SIEM and the recent RSA breach

IMG_2839By now you’ve no doubt heard of the recent breach of RSA’s infrastructure and potential data loss related to its SecureID line of products. In an effort to help its customers, RSA has sent out the following list of recommendations:

  1. We recommend customers increase their focus on security for social media applications and the use of those applications and websites by anyone with access to their critical networks.
  2. We recommend customers enforce strong password and pin policies.
  3. We recommend customers follow the rule of least privilege when assigning roles and responsibilities to security administrators.
  4. We recommend customers re-educate employees on the importance of avoiding suspicious emails, and remind them not to provide user names or other credentials to anyone without verifying that person’s identity and authority. Employees should not comply with email or phone-based requests for credentials and should report any such attempts.
  5. We recommend customers pay special attention to security around their active directories, making full use of their SIEM products and also implementing two-factor authentication to control access to active directories.
  6. We recommend customers watch closely for changes in user privilege levels and access rights using security monitoring technologies such as SIEM, and consider adding more levels of manual approval for those changes.
  7. We recommend customers harden, closely monitor, and limit remote and physical access to infrastructure that is hosting critical security software.
  8. We recommend customers examine their help desk practices for information leakage that could help an attacker perform a social engineering attack.
  9. We recommend customers update their security products and the operating systems hosting them with the latest patches.

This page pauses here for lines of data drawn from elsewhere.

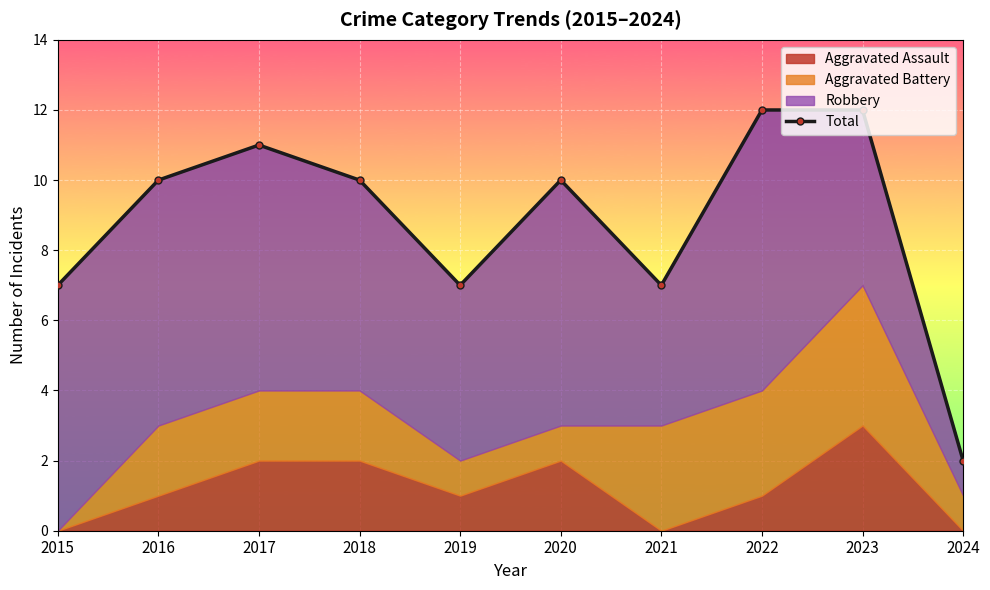

What is the difference between the second highest and minimum values?

10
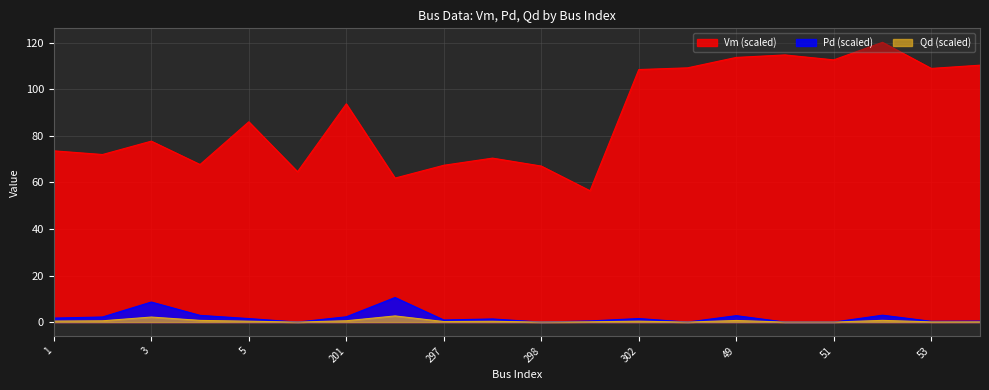

True or false: Vm and Qd cross at least once.

False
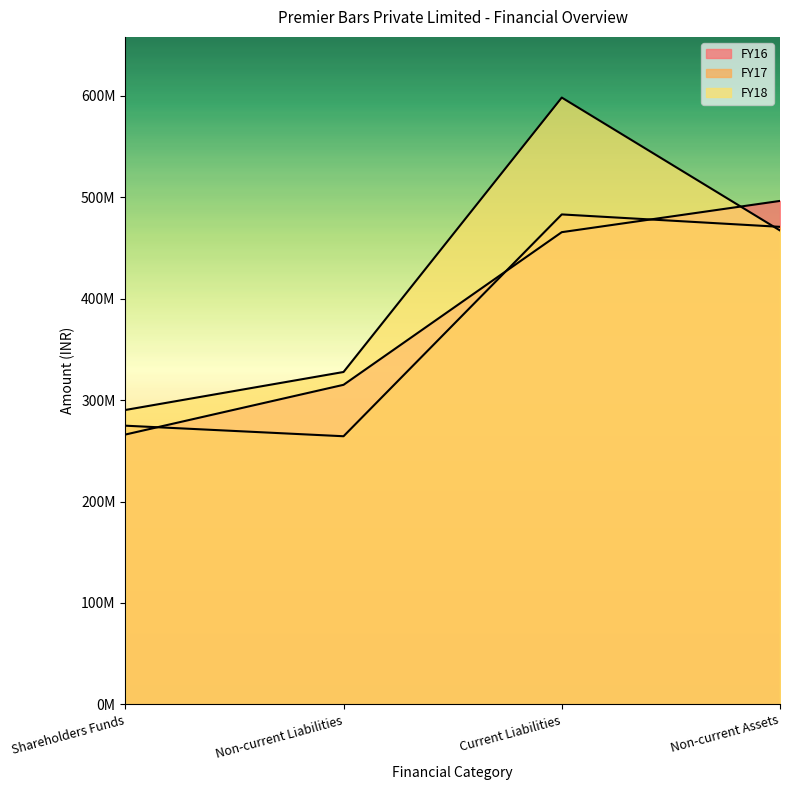

What is the minimum value shown in the chart?

264434321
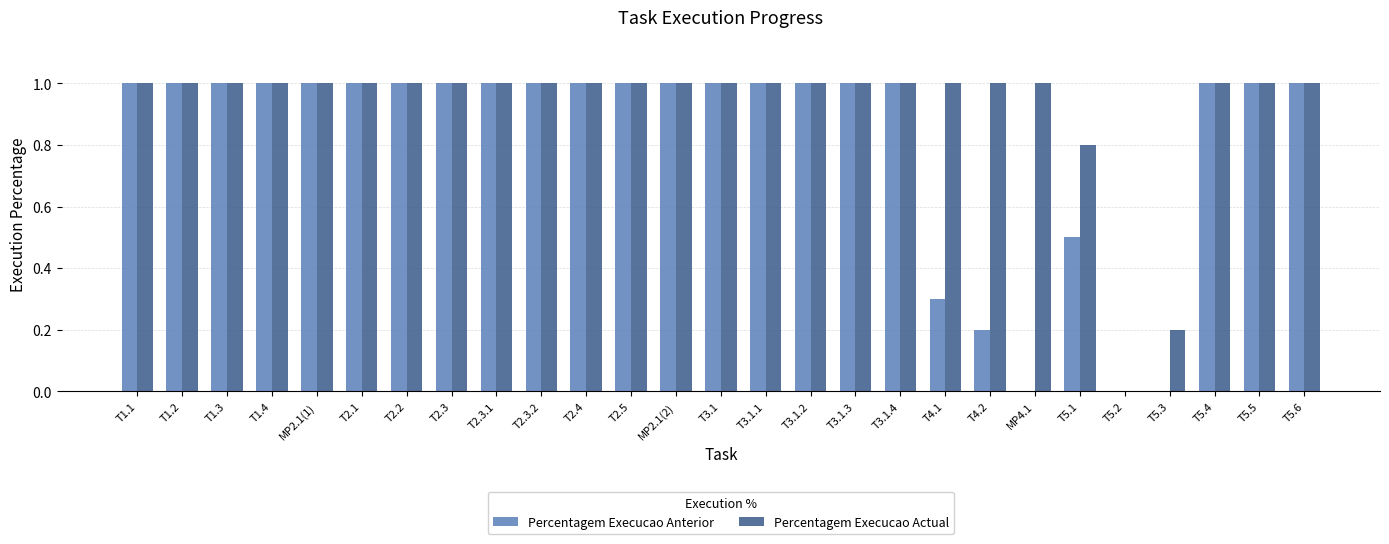

Which series has the largest total across all categories?

Percentagem Execucao Actual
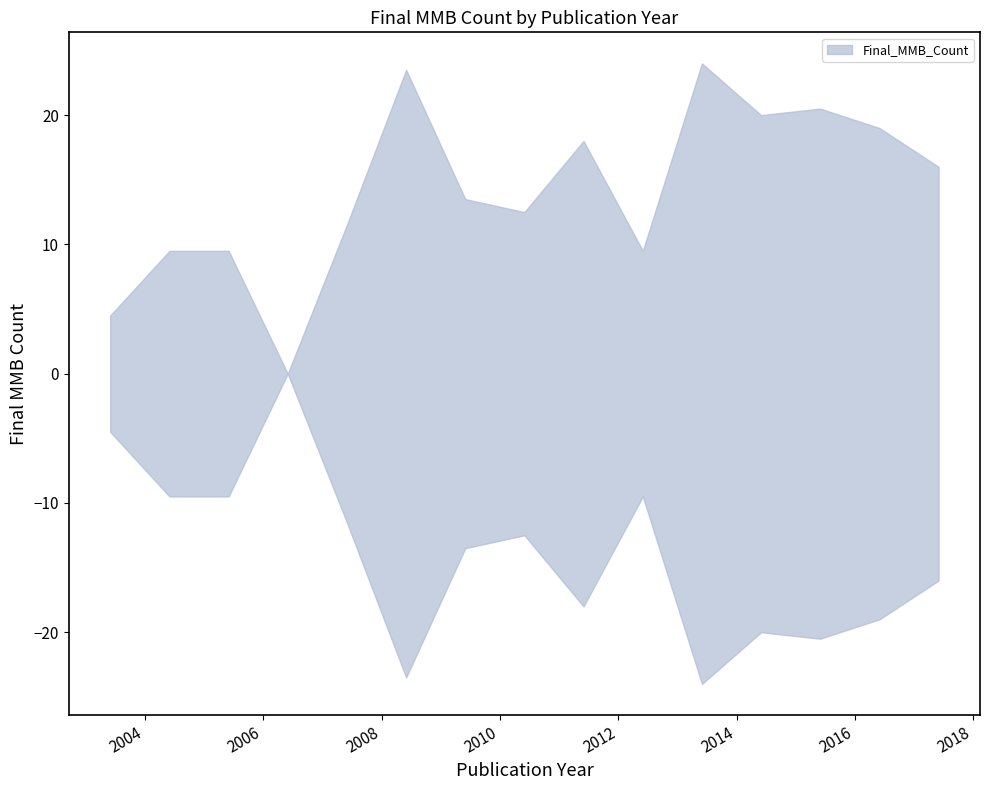

Is the value of Final_MMB_Count_lower at 2015 greater than the value of Final_MMB_Count_upper at 2011?

No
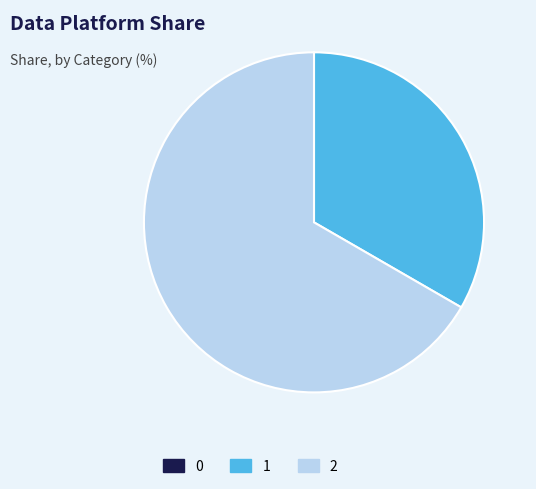

Is it true that 2 is 61% of the pie?

False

One thing that surprised me is the two highlighted entries (items 5 & 6) that expressly call out SIEM as a recommended platform for monitoring subsequent breaches as a result of RSA’s breach. Now I know that RSA has its own SIEM product (enVision), but this is the first set of post-breach recommendations that suggested SIEM as a supportive monitoring tool that I can remember that didn’t come from a pure-play SIEM vendor – which is why I wanted to blog about it. RSA has a portfolio of products and it took the time to mention SIEM in 2 of its 9 bullet points.